The International Motor Press Association's annual cruise-and-schmooze shatters the silence of Bear Mountain State Park with performance cars such as this 485-horsepower Dodge Challenger with a Hemi V-8 engine and Shaker Hood.
By VICTOR E. SASSON
The first-generation Chevy Volt plug-in hybrid bombed, selling only 100,000 units in five model years.
On Thursday, I drove a second-generation Volt with a longer electric range than the original, and thought this is the car to buy while you're saving up for the ultimate EV, Tesla's Model S, or the upcoming Model 3.
A Volt and a 2016 Toyota Prius were the only green cars available at the Spring Break event at Bear Mountain State Park in Harriman, N.Y.
Writers, publicists and other members of the International Motor Press Association got to drive about 70 new models over the winding roads of the park under the watchful eyes of police, who have been known to issue $450 speeding tickets.
One of the most disappointing cars I drove was a Mercedes-Benz AMG C-Class Coupe that was too small to accommodate four adults comfortably.
I thought this flashy but cramped car -- with an MSRP of around $58,000 -- would be faster, having been souped up by the German automaker's in-house speed shop, AMG.
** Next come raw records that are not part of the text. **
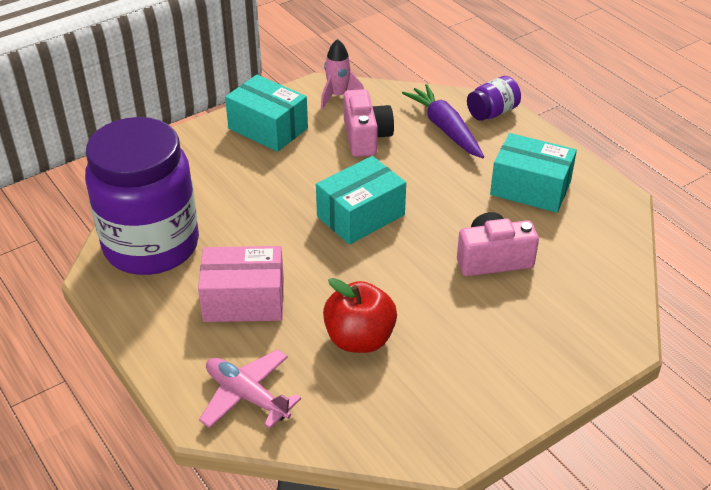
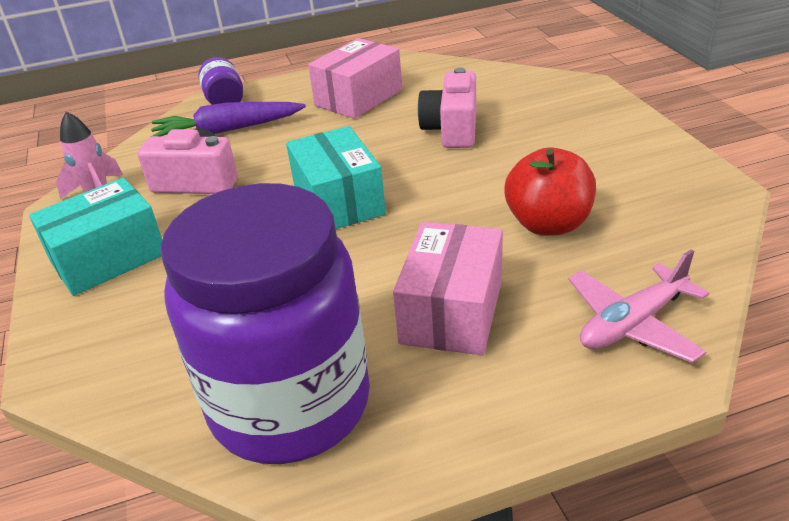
camera: 70 degrees left, 5 degrees down
(530, 188) = (358, 97): turquoise box -> pink box

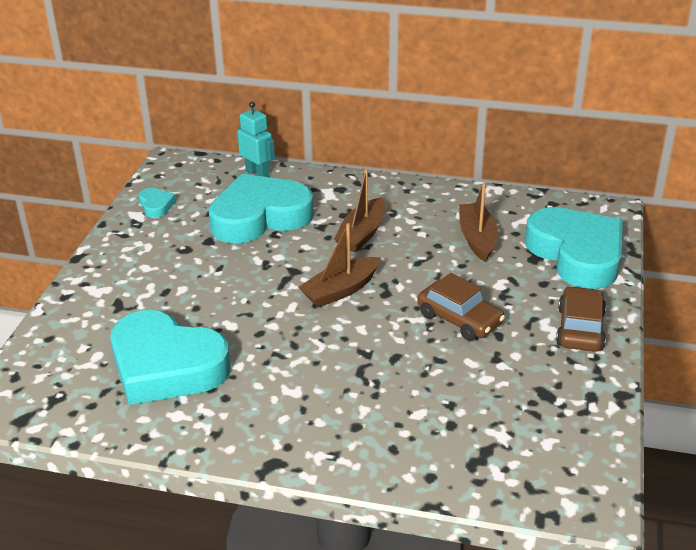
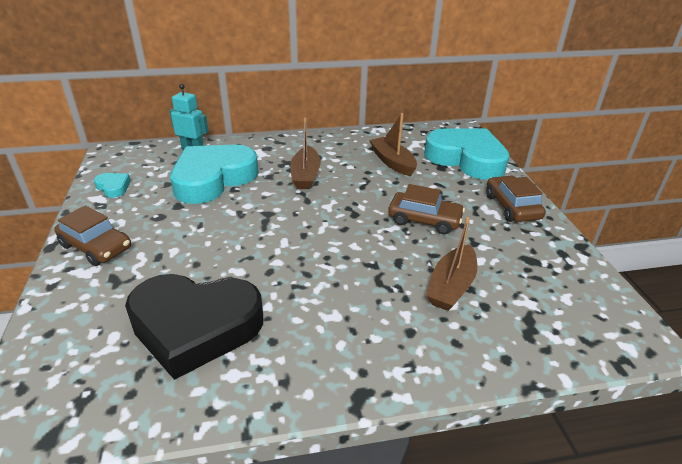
camera: 25 degrees left, 0 degrees up
(115, 268) = (96, 247): none -> brown car
(166, 366) = (195, 327): turquoise heart -> black heart
(340, 290) = (317, 220): brown boat -> brown boat (451, 286)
But when I hit the gas pedal, not much happened.
One car I didn't get to drive is the 50th anniversary edition of the Ford Shelby Hertz GT350 "rent a racer."
But a friend who rode shotgun with another writer said the highly modified V-8 powered Mustang was the most impressive of the day.
|This breathtaking view includes the Hudson River in the distance.|
|The 2017 Chevrolet Volt is quiet and bland.|
Mazda's new Miata sports a grille with a shit-eating grin -- just like the one on the driver's face after he throws the sports car around on the park's winding two-lane roads.
The loud snap, crackle and pop of the dual exhausts on Jaguar's F-Type certainly entertain the driver, above and below, but probably annoy the hell out of bicyclists and other park users.
The center console's wireless charging pad for cellphones is a terrific feature.
For decades, Toyotas have been known for easy to see and use controls -- a marked contrast to the notoriously unfriendly interiors of more expensive models from Mercedes, BMW and other manufacturers.